## OBJECTIVE 1
Answer these questions from the text on the Declaration of Independence:
(a) Who is quoted on the liberty of worshiping Almighty God agreeably to conscience?
(b) How many complaints against King George III does the text say the Declaration lists?
(c) Which three unalienable Rights does the quoted second paragraph name?
## OBJECTIVE 2
Extend the text on the Declaration of Independence, picking up right after its final sentence.

## TEXT EXTRACT

= = = =

The Opening Paragraph of America's First Official Document

Declaration of IndependenceThe opening paragraph of the Declaration of Independence (which Thomas Jefferson also provided the draft): "When in the Course of human events, it becomes necessary for one people to dissolve the political bands which have connected them with another, and to assume among the powers of the earth, the separate and equal station to which the Laws of Nature and of Nature's God entitle them, a decent respect to the opinions of mankind requires that they should declare the causes which impel them to the separation." The second paragraph continues: We hold these truths to be self-evident, that all men are created equal, that they are endowed by their Creator with certain unalienable Rights, that among these are Life, Liberty and the pursuit of Happiness...."

"Unalienable rights" are "entitled" if they do not violate "the Laws of Nature and of Nature's God" which lays out the boundaries and rules for America's Laws, just as athletes are "entitled" to play according to the boundaries and rules of their sport. Otherwise there would be chaos. Civil Rights and Liberties are "entitled" by "the Laws of Nature and of Nature's God." Yet marriage is being redefined and schools are now teaching our children that which "goes against nature" is normal. What then is the real "hate crime?" Being out of the boundaries of "the Laws of Nature and of Nature's God," as is homosexuality, depicts the chaos in the facts and consequences of that lifestyle. Or did Thomas Jefferson write the opening paragraph in vain, but not a letter to the Baptists?

"The liberty enjoyed by the people of these states of worshiping Almighty God agreeably to their conscience, is not only among the choicest of their blessings, but also of their rights." --George Washington

The list of 27 complaints against King George III in the Declaration of Independence constitute the proof of the right to rebellion. [How much resonates with today's Marxists masking as Democrats?]

 ...The history of the present King of Great Britain is a history of repeated injuries and usurpations, all having in direct object the establishment of an absolute Tyranny over these States. To prove this, let Facts be submitted to a candid world.

He has refused his Assent to Laws, the most wholesome and necessary for the public good.

= = = =

## LISTING
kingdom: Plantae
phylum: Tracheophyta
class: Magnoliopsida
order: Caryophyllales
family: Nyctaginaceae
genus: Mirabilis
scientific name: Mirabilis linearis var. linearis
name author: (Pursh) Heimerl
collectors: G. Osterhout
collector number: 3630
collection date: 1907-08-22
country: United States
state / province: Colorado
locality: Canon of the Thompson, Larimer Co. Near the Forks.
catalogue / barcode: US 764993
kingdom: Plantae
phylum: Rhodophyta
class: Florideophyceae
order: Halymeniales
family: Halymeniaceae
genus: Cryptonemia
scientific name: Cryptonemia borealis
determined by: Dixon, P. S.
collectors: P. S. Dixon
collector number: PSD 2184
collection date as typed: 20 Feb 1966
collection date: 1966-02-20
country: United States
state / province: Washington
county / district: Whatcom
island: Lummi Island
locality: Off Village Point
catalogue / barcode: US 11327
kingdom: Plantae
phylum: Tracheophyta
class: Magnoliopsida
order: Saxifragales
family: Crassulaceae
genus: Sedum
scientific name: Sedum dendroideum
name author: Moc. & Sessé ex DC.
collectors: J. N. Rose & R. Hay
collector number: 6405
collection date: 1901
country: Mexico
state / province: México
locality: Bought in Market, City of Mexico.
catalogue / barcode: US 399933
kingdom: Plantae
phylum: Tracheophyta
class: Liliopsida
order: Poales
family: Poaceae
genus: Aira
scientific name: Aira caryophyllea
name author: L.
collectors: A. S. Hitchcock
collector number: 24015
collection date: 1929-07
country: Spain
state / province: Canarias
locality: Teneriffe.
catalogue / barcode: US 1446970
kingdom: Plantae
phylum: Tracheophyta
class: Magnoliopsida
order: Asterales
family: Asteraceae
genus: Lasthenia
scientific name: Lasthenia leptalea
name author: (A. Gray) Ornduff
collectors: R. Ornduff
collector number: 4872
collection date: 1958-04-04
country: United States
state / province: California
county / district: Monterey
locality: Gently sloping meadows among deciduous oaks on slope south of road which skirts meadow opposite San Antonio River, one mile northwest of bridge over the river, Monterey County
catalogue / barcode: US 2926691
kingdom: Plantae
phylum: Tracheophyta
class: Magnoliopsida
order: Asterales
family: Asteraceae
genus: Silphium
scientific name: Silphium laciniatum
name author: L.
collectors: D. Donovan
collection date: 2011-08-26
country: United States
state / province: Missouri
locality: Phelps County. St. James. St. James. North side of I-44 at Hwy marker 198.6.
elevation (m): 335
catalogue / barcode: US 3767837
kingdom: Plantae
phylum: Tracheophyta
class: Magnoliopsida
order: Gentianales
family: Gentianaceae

= = = =

## RESPONSE 1
(a) George Washington
(b) 27
(c) Life, Liberty and the pursuit of Happiness

## RESPONSE 2
He has forbidden his Governors to pass Laws of immediate and pressing importance, unless suspended in their operation till his Assent should be obtained; and when so suspended, he has utterly neglected to attend to them.

He has refused to pass other Laws for the accommodation of large districts of people, unless those people would relinquish the right of Representation in the Legislature, a right inestimable to them and formidable to tyrants only.

He has called together legislative bodies at places unusual, uncomfortable, and distant from the depository of their public Records, for the sole purpose of fatiguing them into compliance with his measures.

He has dissolved Representative Houses repeatedly, for opposing with manly firmness his invasions on the rights of the people.

He has refused for a long time, after such dissolutions, to cause others to be elected; whereby the Legislative powers, incapable of Annihilation, have returned to the People at large for their exercise; the State remaining in the mean time exposed to all the dangers of invasion from without, and convulsions within.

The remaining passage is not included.